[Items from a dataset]
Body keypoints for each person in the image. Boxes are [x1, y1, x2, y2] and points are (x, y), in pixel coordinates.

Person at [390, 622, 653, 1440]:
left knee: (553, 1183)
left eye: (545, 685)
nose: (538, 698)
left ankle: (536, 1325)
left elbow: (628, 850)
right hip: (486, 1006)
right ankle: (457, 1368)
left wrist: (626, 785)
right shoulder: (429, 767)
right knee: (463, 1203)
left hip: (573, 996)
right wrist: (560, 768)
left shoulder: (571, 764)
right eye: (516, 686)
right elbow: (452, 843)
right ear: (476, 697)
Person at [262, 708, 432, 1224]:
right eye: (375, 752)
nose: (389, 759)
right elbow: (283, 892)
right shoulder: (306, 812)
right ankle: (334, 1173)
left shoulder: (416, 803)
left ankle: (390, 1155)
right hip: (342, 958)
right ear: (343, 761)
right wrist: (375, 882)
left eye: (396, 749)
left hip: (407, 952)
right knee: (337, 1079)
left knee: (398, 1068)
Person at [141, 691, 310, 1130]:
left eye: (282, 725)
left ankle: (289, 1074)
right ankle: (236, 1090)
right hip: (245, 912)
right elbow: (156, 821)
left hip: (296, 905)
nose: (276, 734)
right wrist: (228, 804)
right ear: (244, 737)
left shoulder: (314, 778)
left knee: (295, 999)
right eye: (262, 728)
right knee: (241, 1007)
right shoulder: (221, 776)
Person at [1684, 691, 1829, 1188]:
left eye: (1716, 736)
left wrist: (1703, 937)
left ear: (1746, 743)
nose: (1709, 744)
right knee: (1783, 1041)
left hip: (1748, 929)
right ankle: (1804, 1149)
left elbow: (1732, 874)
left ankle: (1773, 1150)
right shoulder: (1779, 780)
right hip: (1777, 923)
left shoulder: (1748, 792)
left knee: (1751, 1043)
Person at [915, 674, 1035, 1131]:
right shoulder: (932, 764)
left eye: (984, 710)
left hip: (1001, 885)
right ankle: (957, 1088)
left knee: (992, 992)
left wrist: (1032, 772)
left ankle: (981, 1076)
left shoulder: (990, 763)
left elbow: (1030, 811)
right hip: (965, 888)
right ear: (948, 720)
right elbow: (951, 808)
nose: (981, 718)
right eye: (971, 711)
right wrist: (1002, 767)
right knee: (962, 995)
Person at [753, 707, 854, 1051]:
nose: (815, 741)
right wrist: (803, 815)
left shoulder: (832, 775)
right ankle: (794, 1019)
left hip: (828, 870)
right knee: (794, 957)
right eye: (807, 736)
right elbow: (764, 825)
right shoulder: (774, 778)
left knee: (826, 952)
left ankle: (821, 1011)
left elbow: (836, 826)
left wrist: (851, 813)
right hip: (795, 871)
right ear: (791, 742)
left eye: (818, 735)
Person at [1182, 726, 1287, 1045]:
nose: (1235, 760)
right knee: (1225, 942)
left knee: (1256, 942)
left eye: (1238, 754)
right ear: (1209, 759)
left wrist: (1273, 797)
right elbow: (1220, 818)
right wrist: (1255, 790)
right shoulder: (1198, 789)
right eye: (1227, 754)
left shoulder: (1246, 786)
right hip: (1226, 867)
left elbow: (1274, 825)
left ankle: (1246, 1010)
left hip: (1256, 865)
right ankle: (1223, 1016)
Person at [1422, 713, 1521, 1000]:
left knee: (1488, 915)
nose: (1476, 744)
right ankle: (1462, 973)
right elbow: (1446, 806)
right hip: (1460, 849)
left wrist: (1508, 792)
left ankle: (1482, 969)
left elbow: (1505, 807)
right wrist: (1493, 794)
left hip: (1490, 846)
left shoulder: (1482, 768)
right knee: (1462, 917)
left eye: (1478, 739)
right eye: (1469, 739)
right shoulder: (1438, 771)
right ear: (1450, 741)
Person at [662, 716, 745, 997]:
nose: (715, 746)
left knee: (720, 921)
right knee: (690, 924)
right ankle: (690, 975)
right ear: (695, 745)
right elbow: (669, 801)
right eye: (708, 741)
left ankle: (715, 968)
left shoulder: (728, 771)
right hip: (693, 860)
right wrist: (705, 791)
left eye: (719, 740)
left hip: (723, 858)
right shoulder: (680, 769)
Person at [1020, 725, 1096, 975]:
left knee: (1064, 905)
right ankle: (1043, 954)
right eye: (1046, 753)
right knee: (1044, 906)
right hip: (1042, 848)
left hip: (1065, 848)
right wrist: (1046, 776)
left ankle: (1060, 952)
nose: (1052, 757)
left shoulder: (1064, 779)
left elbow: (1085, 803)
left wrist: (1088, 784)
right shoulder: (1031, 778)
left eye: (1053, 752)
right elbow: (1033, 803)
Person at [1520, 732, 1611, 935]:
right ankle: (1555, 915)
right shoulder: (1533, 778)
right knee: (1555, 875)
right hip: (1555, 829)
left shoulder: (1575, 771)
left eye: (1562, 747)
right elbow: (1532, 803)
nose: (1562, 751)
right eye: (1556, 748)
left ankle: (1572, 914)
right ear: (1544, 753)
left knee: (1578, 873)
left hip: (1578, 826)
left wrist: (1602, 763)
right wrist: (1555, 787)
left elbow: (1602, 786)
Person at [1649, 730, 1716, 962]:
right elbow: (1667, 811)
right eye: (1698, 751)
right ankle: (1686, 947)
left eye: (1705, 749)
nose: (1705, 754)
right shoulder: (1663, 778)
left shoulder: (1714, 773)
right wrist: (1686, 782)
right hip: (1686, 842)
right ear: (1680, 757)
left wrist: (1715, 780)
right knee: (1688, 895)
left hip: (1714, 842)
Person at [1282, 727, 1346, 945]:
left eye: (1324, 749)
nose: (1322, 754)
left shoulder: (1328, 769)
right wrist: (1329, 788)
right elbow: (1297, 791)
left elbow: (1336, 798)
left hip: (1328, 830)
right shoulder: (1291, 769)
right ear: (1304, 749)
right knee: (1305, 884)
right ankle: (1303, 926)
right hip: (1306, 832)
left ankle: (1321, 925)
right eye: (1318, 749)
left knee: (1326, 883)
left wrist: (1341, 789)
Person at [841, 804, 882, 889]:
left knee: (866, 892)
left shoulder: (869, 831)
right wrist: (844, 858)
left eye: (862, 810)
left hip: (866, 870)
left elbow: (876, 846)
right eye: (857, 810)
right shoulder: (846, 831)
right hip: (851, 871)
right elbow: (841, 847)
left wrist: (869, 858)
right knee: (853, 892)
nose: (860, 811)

## THE PROBLEM
When you reach the line with "right wrist: (803, 815)" in the records above, start writing out lines exactly, and stop once the line with "right knee: (1225, 942)" has been written; include nothing else.

## REPLY TO THE TASK
right wrist: (803, 815)
left shoulder: (832, 775)
right ankle: (794, 1019)
left hip: (828, 870)
right knee: (794, 957)
right eye: (807, 736)
right elbow: (764, 825)
right shoulder: (774, 778)
left knee: (826, 952)
left ankle: (821, 1011)
left elbow: (836, 826)
left wrist: (851, 813)
right hip: (795, 871)
right ear: (791, 742)
left eye: (818, 735)
Person at [1182, 726, 1287, 1045]:
nose: (1235, 760)
right knee: (1225, 942)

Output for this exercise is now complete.